Publicly available material on Intel Edison (both from Intel and, among other things, CES videos) would indicate Edison to be one step further towards the direction of embedded computing/automation, that is one step further that direction from Raspberry Pi. CPU horsepower of Edison is clearly lower than that if RPi, and RPi has very lowly CPU even by modern tablet/smartphone standards.
It is also likely system-on-chip implementation on Edison has no built-in graphics in the sense they're commonly understood. In most embedded applications, they're not necessary (and Intel didn't demo them!), and low number of contacts on the reverse side of the board (Secure Digital card pads + roughly dozen I/O pads, likely GPIO, PWM and/or SPI - and with small likelihood, USB?) makes prospect of RPi-like graphics unlikely.
Exact specifications of Intel Edison and its' SoC, apart from the fact it has Quartz based CPU and publicly announced peripherals, are unknown at this point. My strong personal hunch is that from Mathematica user viewpoint, Edison can be mostly considered a "headless" (that is, displayless, and largely UI-less) Linux platform running network-reachable Mathematica kernel with emphasis on access to whatever is connected to the I/O pins - with great likelihood simple GPIO-based on/off indicators and controls, PWM-based speed controls, and more complicated sensors, controllers and user interfaces on SPI.

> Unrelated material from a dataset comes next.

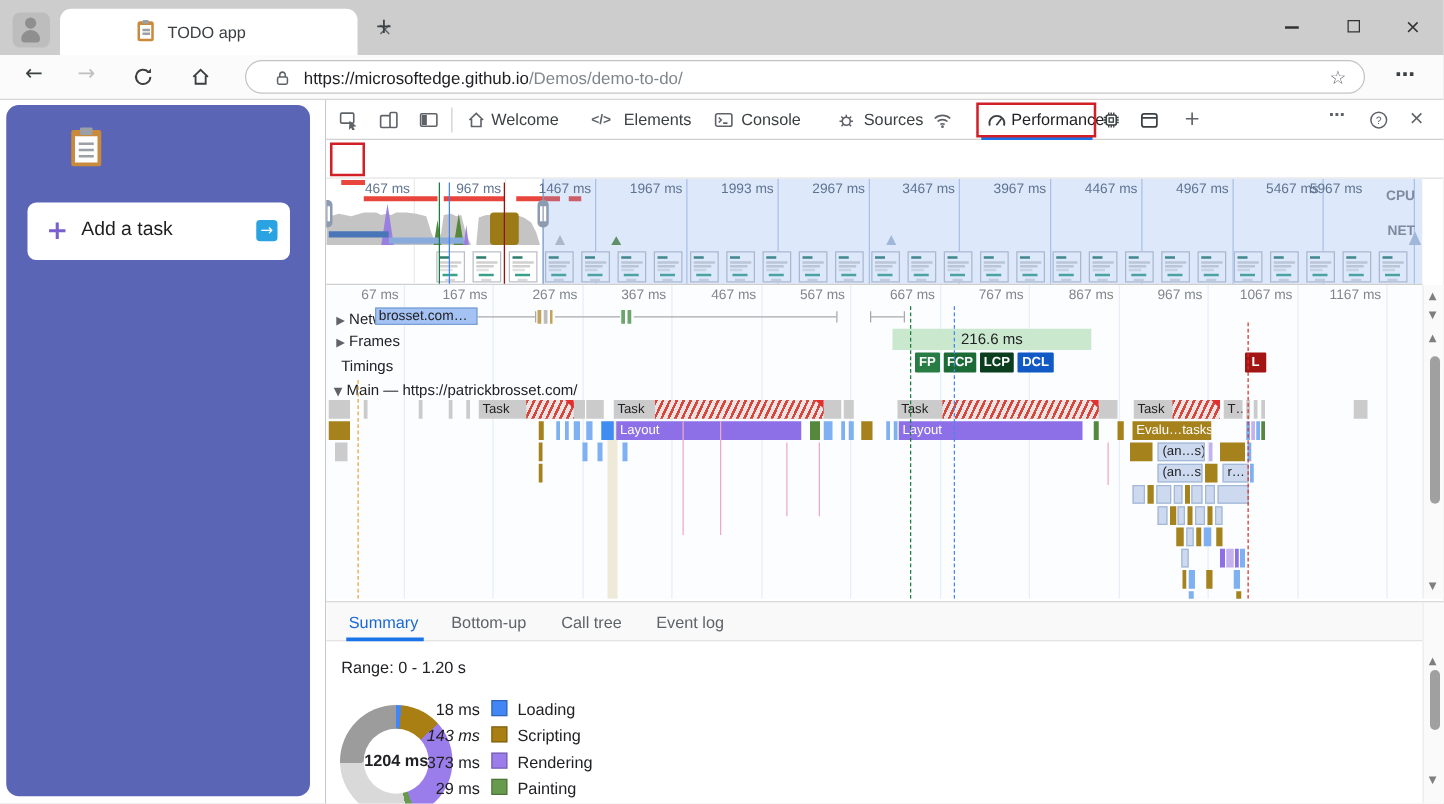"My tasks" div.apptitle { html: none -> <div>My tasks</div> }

Typically at tinkering phase, one would use Wolfram kernel on the board as a remote kernel from PC Mathematica front-end. I/O would be interactively accessible this way. Typical goal would be designing a control system or data logging and postprocessing device based on headless kernel and devices connected through the I/O. Once completed, code would be left to run - and start at boot - on the board, maybe with some level of "cloud" deployment - pushing data to and pulling it from some other network-accessible service. Wolfram Cloud, maybe? Limited UI (think of simplistic Manipulate) deployment through Bluetooth and a phone app would be... interesting, but maybe too much to hope.
If executed well, I can see Mma on Intel Edison (and hardware platforms that with almost certain likelihood will replace it in the future) synergize nicely with WRI cloud and connected devices efforts. There are missing pieces, though. One of the biggest in my opinion is licensing - is all this essentially limited to hobbyist endeavors? At this point, it'd seem so.